“Many thanks,” replied the vizier bowing. “If I may be permitted to say so, you are almost better looking as a stork than a Caliph. But come, let us join our companions and find out if we really can understand stork language.”
In the meantime the other stork, which had just alighted, was pluming its feathers as it approached the first stork, so the two newly-made birds hastened to come up to them, and to their astonishment overheard the following extraordinary conversation.
“Good-morning, Mrs. Long-legs, how early you are up.”
“Ah, my dear Clapperbill! I just came out to get a snack; anything I can offer you, my dear, in the shape of a bit of lizard or a tit-bit of frog?”
“Thanks all the same, but I’ve really no appetite—I came here for quite a different reason—I have to dance to-day before my father’s guests, and I came here to practise a little by myself.”

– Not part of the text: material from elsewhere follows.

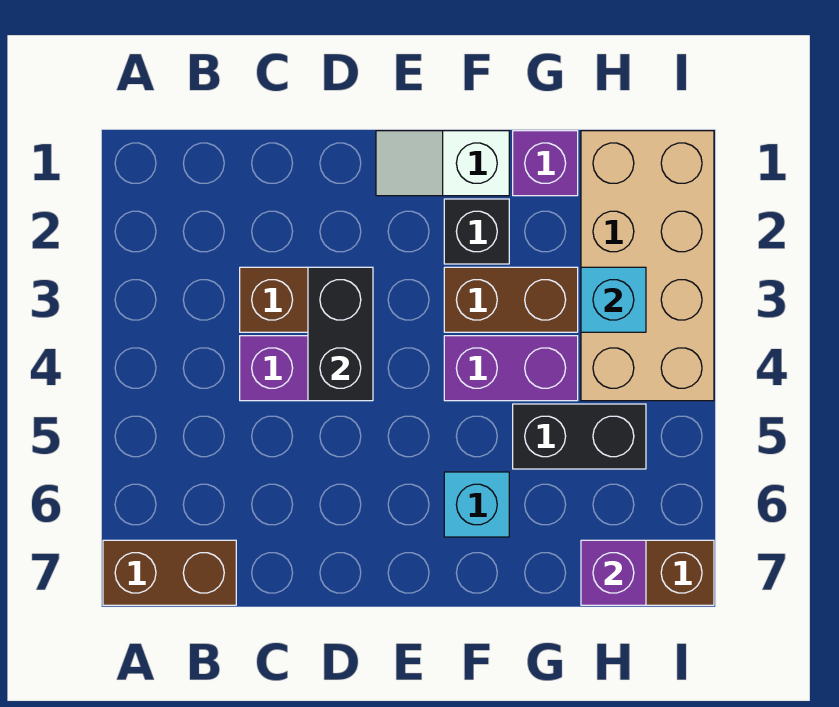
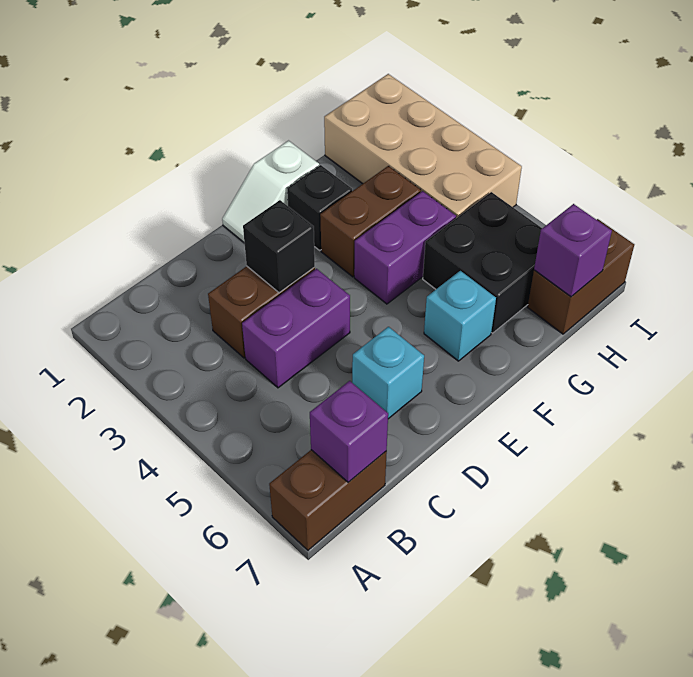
black brick D3:D4 level 2 -> black brick D3 level 2
purple brick G1 level 1 -> purple brick B7 level 2
black brick G5:H5 level 1 -> black brick G5:H6 level 1
cyan brick H3 level 2 -> cyan brick D6 level 1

With these words the young stork began to twist and turn about in the most ridiculous attitudes imaginable. The Caliph and Mansor stared at her in surprise, but when she stood on one foot, stretched out her wings and struck an attitude of supposed grace, she looked so absurd that they could no longer contain themselves, but burst out into hearty and prolonged laughter. It was some time before they could control themselves, but at length the Caliph stopped laughing, and said: “Oh! what a joke that was—I would not have missed it for any money. What a pity our laughter frightened the silly things away; they might otherwise have sung to us also.”
But suddenly the vizier remembered that they had been forbidden to laugh during the time of their transformation. He at once reminded the Caliph of this. “Mecca and Medina,” cried he, “it would be a bad joke indeed if we had to remain storks for the rest of our lives. See if you can remember the magic word, for upon my soul, I seem to have forgotten it.”
“We must bow three times towards the east and say ‘Mu-Mu-Mu—’”
No further could they get. They bowed and bowed until their beaks touched the ground, but try as they would they could not remember the magic word, and the unfortunate Caliph and his vizier were doomed to remain two storks.